Islands of Silence is the story of the young Alec Marquand, who in the summer of 1914 has just graduated from college with a degree in archaeology. He has been hired by the lord of a remote country estate in the Scottish Highlands to survey the ancient Stone Age brochs that lie on his property.
Once there Alec comes upon a small island which is called Eilean Tosdach--the Island of Silence. What Alec discovers on that island changes him forever. And just as Alec makes his amazing find, he is shipped off to war . . . a war he does not want to fight, but one in which he ends up as a medic aboard a ship ready to storm the beaches of Gallipoli.
A brilliantly crafted novel in the tradition of All's Quiet on the Western Front and The Ghost Road, Islands of Silence is a tour through one man's hell in search of a path for redemption.

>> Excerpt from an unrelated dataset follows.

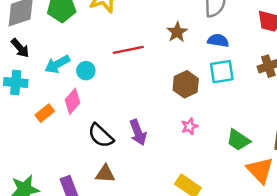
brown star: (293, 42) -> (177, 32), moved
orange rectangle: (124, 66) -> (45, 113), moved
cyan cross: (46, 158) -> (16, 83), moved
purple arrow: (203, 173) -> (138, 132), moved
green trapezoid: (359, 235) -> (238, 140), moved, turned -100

Booth (Industry of Souls; Hiroshima Joe; etc.) offers a dreamy allegory of lost innocence in this novel about a young British archeologist who loses a chance at love when he's forced to serve in WWI. Alec Marquand is an old man, lying dying in a hospital; he barely moves and has not spoken a word in years, but his vivid memories are full of passion, intrigue and confrontation. He begins his career mapping Stone Age "brochs" on a remote Scottish island. There, he encounters a beautiful, otherworldly young woman, part mystical vision, part flesh and blood. Marquand is entranced by her innocence she seems oddly brazen and unashamed of her nakedness. Though she doesn't speak and he knows nothing about her, they develop a sort of rapport, and she allows him to sketch her. Their unorthodox relationship is interrupted by his stepfather, a former colonel, who offers the young man a commission as the war with Germany approaches. Marquand refuses the commission, and the colonel has him imprisoned for refusing to serve. After doing time, Marquand endures a grueling tour of duty as a military medic. When he returns to the island, he catches only one more glimpse of the woman before she vanishes forever. Booth is a skilled storyteller, especially in the early chapters, when he brings Marquand's ghostly would-be lover to life. Marquand's effort to warm himself decades later with the memory of the unconsummated affair while trying to forget the horrors of war is moving as well. Not everyone will appreciate the mystical conceit, but readers who do will find this a solidly written, engaging tale.